Muchas personas han sido reportadas como desaparecidas y se está llevando a cabo una operación de búsqueda y rescate a gran escala. Un terremoto de magnitud 7,1 sacudió la región de Kumamoto, en el sur de Kyushu, el martes por la tarde.
Takaichi expresó sus condolencias a las víctimas y sus familias y aseguró al público que se estaban movilizando todas las fuerzas de respuesta necesarias para salvar a la mayor cantidad de personas posible.

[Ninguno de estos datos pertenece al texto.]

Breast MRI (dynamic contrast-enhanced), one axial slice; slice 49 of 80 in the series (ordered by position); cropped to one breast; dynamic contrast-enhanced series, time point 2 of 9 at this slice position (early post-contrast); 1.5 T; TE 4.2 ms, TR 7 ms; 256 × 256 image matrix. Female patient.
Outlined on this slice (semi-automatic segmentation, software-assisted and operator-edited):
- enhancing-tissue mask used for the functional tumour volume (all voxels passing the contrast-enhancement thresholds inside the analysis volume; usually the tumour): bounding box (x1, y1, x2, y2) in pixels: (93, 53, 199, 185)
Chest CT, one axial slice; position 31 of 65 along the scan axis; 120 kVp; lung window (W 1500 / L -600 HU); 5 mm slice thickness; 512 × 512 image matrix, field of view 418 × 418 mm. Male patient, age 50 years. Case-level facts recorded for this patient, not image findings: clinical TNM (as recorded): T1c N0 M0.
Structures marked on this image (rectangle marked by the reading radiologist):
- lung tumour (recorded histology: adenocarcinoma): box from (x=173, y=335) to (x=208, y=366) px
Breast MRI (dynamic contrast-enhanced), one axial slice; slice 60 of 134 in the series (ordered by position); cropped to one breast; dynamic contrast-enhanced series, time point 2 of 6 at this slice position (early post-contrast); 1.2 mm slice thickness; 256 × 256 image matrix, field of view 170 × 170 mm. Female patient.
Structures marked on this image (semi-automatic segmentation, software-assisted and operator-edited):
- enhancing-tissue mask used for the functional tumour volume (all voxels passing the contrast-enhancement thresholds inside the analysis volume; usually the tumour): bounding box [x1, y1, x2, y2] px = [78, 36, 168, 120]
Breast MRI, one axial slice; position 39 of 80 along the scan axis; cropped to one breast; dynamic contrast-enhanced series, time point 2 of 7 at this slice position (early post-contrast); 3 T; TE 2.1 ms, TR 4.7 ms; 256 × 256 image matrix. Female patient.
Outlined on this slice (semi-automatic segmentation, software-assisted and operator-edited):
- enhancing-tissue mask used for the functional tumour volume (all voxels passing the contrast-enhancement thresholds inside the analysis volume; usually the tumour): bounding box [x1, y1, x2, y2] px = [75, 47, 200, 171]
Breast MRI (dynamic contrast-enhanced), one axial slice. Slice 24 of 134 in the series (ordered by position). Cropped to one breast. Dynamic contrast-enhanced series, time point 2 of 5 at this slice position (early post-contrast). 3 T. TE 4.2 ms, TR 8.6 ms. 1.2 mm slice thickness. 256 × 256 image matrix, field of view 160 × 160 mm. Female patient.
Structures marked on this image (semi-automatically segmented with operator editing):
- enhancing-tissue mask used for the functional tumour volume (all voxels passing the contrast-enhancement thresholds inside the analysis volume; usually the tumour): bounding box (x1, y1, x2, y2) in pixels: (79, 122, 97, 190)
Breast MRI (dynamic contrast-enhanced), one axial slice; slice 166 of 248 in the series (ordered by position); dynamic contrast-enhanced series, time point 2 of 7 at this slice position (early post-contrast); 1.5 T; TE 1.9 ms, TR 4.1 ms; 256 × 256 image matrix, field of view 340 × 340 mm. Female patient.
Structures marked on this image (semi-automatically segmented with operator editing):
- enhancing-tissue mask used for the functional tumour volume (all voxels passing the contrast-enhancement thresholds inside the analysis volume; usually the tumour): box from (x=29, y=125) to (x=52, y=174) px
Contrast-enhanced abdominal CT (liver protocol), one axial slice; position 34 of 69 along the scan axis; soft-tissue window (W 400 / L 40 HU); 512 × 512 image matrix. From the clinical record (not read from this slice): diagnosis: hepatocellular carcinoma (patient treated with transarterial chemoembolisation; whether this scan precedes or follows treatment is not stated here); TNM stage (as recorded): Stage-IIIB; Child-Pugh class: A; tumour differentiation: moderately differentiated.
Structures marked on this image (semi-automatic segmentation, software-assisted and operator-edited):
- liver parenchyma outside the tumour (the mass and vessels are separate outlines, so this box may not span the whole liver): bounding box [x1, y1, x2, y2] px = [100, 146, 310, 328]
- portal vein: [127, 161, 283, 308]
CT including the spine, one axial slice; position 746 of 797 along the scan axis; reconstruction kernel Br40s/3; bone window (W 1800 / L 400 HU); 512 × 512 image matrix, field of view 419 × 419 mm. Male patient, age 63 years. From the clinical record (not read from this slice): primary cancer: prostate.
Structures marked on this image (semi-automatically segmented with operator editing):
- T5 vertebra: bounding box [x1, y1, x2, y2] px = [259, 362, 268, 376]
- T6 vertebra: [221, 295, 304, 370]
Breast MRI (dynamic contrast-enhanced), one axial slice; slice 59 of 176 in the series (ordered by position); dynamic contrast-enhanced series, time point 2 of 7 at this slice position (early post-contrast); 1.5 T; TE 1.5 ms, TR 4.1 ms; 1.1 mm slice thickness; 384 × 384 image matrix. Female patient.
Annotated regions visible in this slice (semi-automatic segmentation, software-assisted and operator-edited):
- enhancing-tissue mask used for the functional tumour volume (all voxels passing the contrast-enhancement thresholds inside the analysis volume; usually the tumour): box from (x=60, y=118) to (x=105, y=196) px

El primer ministro de Japón también pidió a los afectados por los temblores que tengan cuidado, ya que una ola de calor con temperaturas cercanas a los 40 grados centígrados azota la prefectura de Kumamoto.
El temblor fue el más fuerte que ha afectado la región en 10 años. En 2016, una serie de terremotos de magnitud 7,0, los mayores registrados, azotaron la región de Kumamoto, matando a 277 personas e hiriendo a casi 3.000.
Hiroki Shimoda, un empleado del Ayuntamiento de Mifune, que vio caer al suelo las tejas de una casa cercana, dijo: «El temblor me recordó el terremoto de Kumamoto (hace 10 años) y fue aterrador».
Las Fuerzas de Autodefensa de Japón se unieron a los rescatistas en las operaciones de búsqueda y rescate en el centro comercial gravemente dañado, entregando agua y transportando a los heridos a hospitales cercanos para recibir tratamiento.
El gobierno también se está preparando para entregar alimentos y otros artículos de primera necesidad a las zonas más afectadas.
Según el Departamento de Bomberos de la ciudad de Kumamoto, prefectura de Kumamoto, el segundo piso del centro comercial Aeon en la ciudad de Kashima se derrumbó debido al terremoto y la gente quedó atrapada bajo los escombros. Las autoridades locales dijeron que les dijeron que la explosión fue causada por una fuga de gas y que estaban investigando.
Los equipos de emergencia en Kumamoto anunciaron que una chimenea en la fábrica Yatsushiro de Nippon Paper Industries se derrumbó, dejando a la gente atrapada bajo los escombros. Hasta el miércoles se temía que siete personas siguieran atrapadas, pero dos supervivientes habían sido rescatados sanos y salvos. Las autoridades dijeron que otros dos cuerpos fueron encontrados en el mismo lugar y retirados.
También hay varias centrales nucleares civiles en la región, pero las autoridades dijeron el martes que no hubo daños importantes en las instalaciones y «no se registraron anomalías». La prefectura japonesa afectada se encuentra a unos 900 kilómetros al suroeste de la capital, Tokio.
Los medios de comunicación japoneses locales informaron que unas 40 personas heridas fueron trasladadas a un hospital en Yatsushiro y unas 50 más fueron trasladadas a un hospital en Kumamoto.
Muchas empresas manufactureras importantes en Kyushu suspendieron sus operaciones el martes, pero estaban programadas para reanudarlas el miércoles ya que no se confirmaron daños importantes. Sin embargo, la pista del aeropuerto Aso Kumamoto permanece cerrada y actualmente no está claro cuándo reabrirá.
Un tren descarriló y volcó en la estación de Yatsushiro, y los muros de piedra del castillo de Kumamoto, un importante destino turístico, resultaron dañados. El castillo de Kumamoto también sufrió graves daños en el terremoto de 2016 y actualmente se encuentra en restauración.
Shinji Kiyomoto, jefe del departamento de contramedidas contra terremotos y tsunamis de la Agencia Meteorológica de Japón, instó a los residentes a ser cautelosos durante los próximos dos o tres días, citando la posibilidad de fuertes réplicas.